Wczoraj zakończyłam swoją pierwszą Nowennę Pompejańską. Modliłam się w intencji męża, o wszelkie potrzebne łaski, uzdrowienie fizyczne, psychiczne i duchowe. Mąż jest dalej na swojej trudnej ścieżce, zmaga się ze swoimi demonami, jednak wierzę, że zmierza w dobrą stronę. Ponieważ największa zmiana zaszła we mnie. Jesteśmy małżeństwem bardzo długo, mamy już dorosłe dzieci. Zawsze uważałam się za osobę wyrozumiałą, zawierzoną Panu Bogu, kochającą i tolerancyjną. Przyjaciele i rodzina też mnie tak postrzegają. Jednak te 54 dni modlitwy różańcowej uświadomiły mi jak mało we mnie pokory, jak daleko do pozbycia się ego. Pierwszą przemianą, która we mnie zaszła, było odpuszczenie mężowi. Oddałam go Bogu przez ręce Królowej Różańca Świętego, koniec z wcinaniem, koniec z wątpliwymi mądrościami. Myślałam, że nie wywierałam presji, ale odkryłam, że było inaczej. Przedtem całą sobą komunikowałam co uważam (idź do lekarza, jesteś jak dziecko, przestań się użalać, nie wrzeszcz na dzieci, ciągle masz pretensje, wszystko na mojej głowie). Za wstawiennictwem Maryi odpuściłam. Poczułam, że kocham go na nowo, że mnie nie denerwuje, widzę jak bardzo się stara, jak bardzo się męczy. Pozwalam mu iść własną drogą, pozwalam działać Duchowi Świętemu, nie przeszkadzam. Mąż przestał krzyczeć, jest spokojniejszy, szuka. Zobaczyłam w nim Chrystusa, przyznałam, że nie wiem wszystkiego, nie wiem co się w nim dzieje, a Jezus to wie. Jezus kocha go tak jak i mnie, ich relacja jest równie wspaniała jak ta między Jezusem a mną.

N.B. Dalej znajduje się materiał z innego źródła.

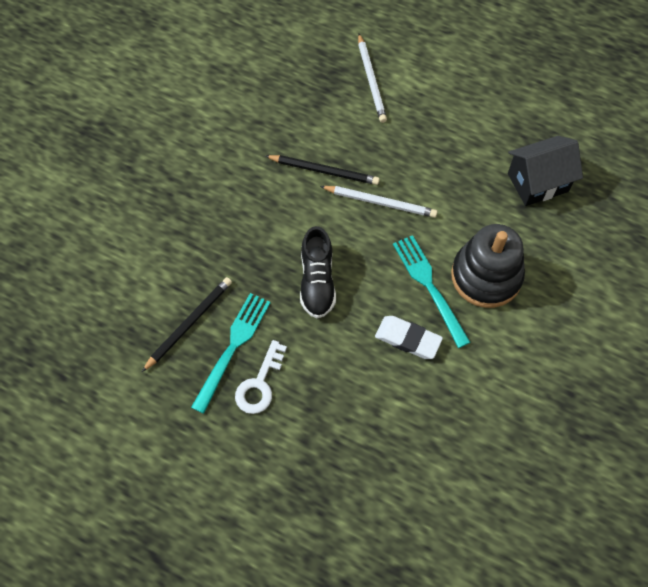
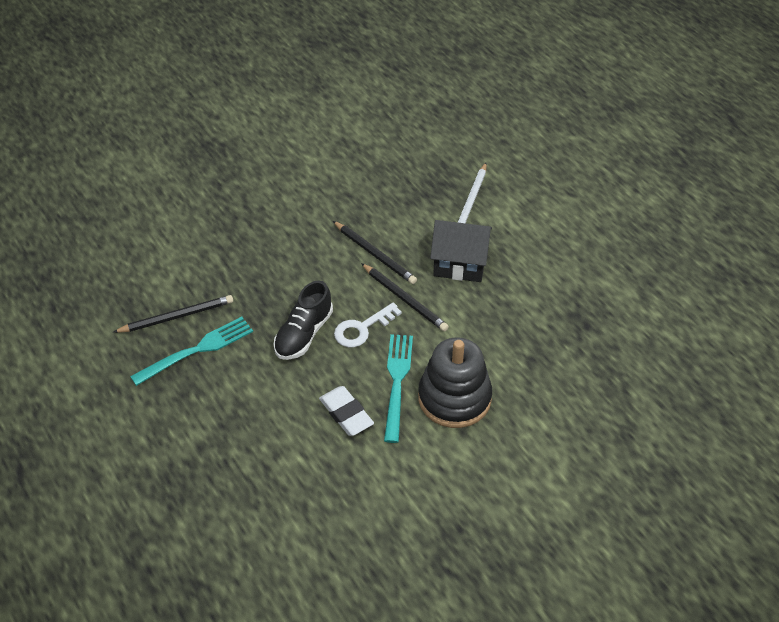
camera: 30 degrees right, 15 degrees down
white key [235,340,287,414] -> white key moved to [334,303,402,347]
white pencil [320,186,437,218] -> black pencil [361,263,449,331]
black house [508,136,583,206] -> black house moved to [430,220,492,282]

Nowennę zaczęłam od wysokiego C, najpierw odmawiałam dwie, za męża i córkę. Po ośmiu dniach nie wyrobiłam się. Zaczęłam od początku, mniej zachłannie, w jednej intencji – jedną Nowennę. Chcę odmawiać dalej, nieprzerwanie, przyzwyczaiłam się do tego, różaniec stał się częścią dnia, czuję jak mi z nim lepiej. Chcę jednak doskonalić moją modlitwę, szukać wewnętrznej ciszy, pozbywać się obrazów, myśli, zostawiać miejsce dla Pana Boga, żeby mógł je wypełnić.
Katarzyna Anna
Przepiękne świadectwo…
Ja jestem w trakcie pierwszej Nowenny, w bardzo trudnym dla mnie momencie życia.
Nigdy nie byłam blisko Boga a teraz czuję jak ten różaniec daje mi spokój, siłę, rowniez i u mnie stał się częścią dnia…
Wierzę że Marka Boża mnie wysłucha o ile będzie to zgodne z wolą Bożą, pomimo że nie zasłużyłam na to.